Kevin Morby - Oh My God


One of the most wildly ambitious albums you'll hear all year, Kevin Morby's gargantuan new record Oh My God came out a few weeks back. Morby has long been one of my favourite artists since a friend tipped me off to Singing Saw three years ago. Morby had been plying his skills as a musician for many years previously, as a solo act, and prior to that as a member of Woods.



He's damned prolific, as so many of the best musicians are. If you've got the wind in your sails, why stay in dock. So this is a double, and though I'm generally resistant to that particular format, (see my review of the latest from Vampire Weekend a couple of weeks back), in Oh My God's case it certainly makes sense that it takes that shape, given the vast scope of the enterprise.

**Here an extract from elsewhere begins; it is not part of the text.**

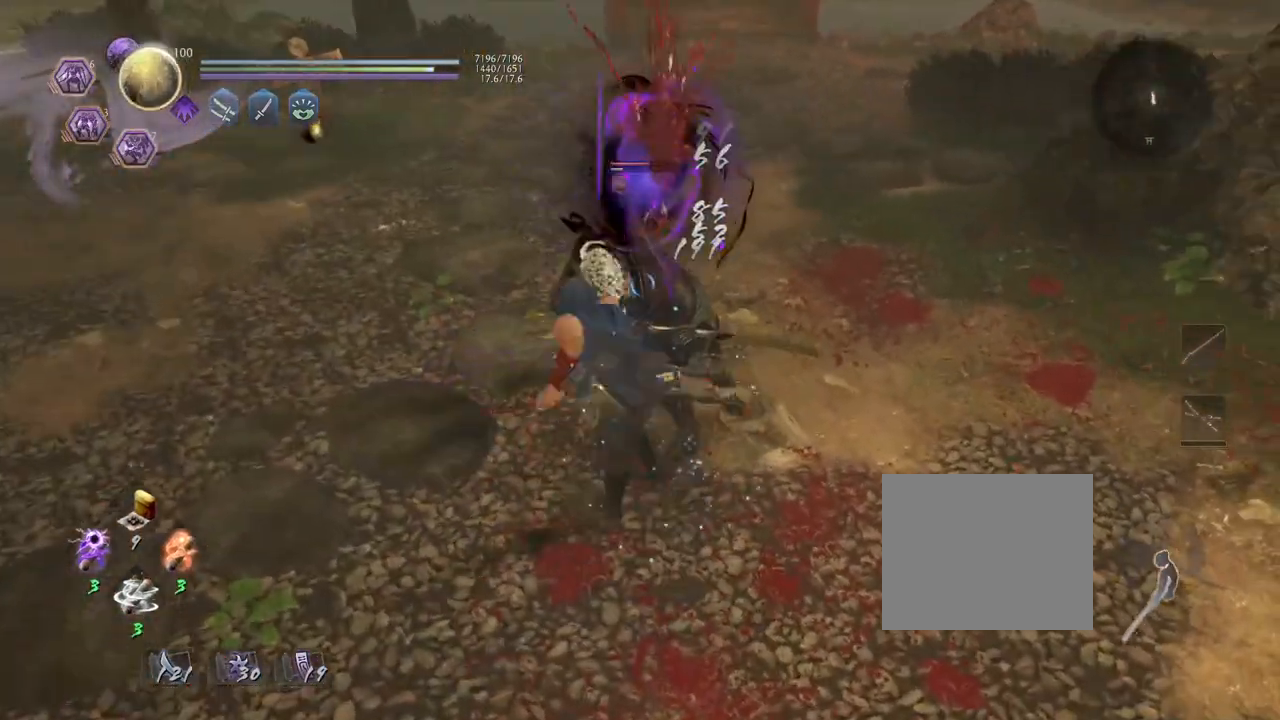
{"buttons": ["SQUARE", "R1"], "left_stick": "center", "right_stick": "center", "events": [[350, "R1", "down"], [400, "TRIANGLE", "down"], [433, "TRIANGLE", "up"], [467, "SQUARE", "down"]]}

Because Morby seems here to be setting out to attempt to make some sense of the very question of being alive, particularly in terms of inhabiting the fallen world we are occupying right now. If this doesn't always make Oh My God very easy to listen to, any more than The Old Testament is an easy read, he certainly constructs a mightily impressive if troubled edifice.


The touchstone artist for Morby seems to generally be Dylan although interviews show that he has an equally strong affinity for Patti Smith. But Dylan to my ears always seems to be his spiritual mentor. Time and time again a turn of phrase, a chord change, the rambling time worn, funereal yet jubilant swing of the arrangements recall the original song and dance man. It's a joy to hear someone sufficiently talented to be able to pull this off as well as he does. If Morby is the best Dylan we have right now, (apart from the man himself of course), then perhaps we're not so badly off after all. 


I've put off listening properly to Oh My God since it came out just as you resist reading Moby Dick or Anna Karenina simply because they're such mammoth exercises and you're not sure you'll be equal to them. But as anyone who picks up Melville or Tolstoy will tell you, once you embark on your journey the richness of the experience is sheer delight.


I've also delayed listening to it and now writing about it because the friend I mentioned earlier who introduced me to Morby in the first place has written a vast and hugely comprehensive review of it for Pop Matters which I commend to you strongly and which Morby himself 'hearted' on Twitter.



Rod said something which echoes my own take on Oh My God. That it was Morby's best record but probably not his favourite. That hits the nail squarely on the head. Oh My God strangely is not a record that seems to want you to love it so long as it gets your respect. And boy, does it deserve respect.


Frankly by the end of my listen through to Oh My God I wanted to go and have a good lie down but couldn't because I was at work.Hear it, make sure you hear it. It's a great record, But goodness knows after making it how Morby has the strength to take these songs out on the road and punch them out night after night because just as he's pictured on the sleeve seeming to have risen from his slumbers, there's an inescapable weariness about the whole thing despite how good it is. That he managed to endure that weariness and just release this is triumph enough.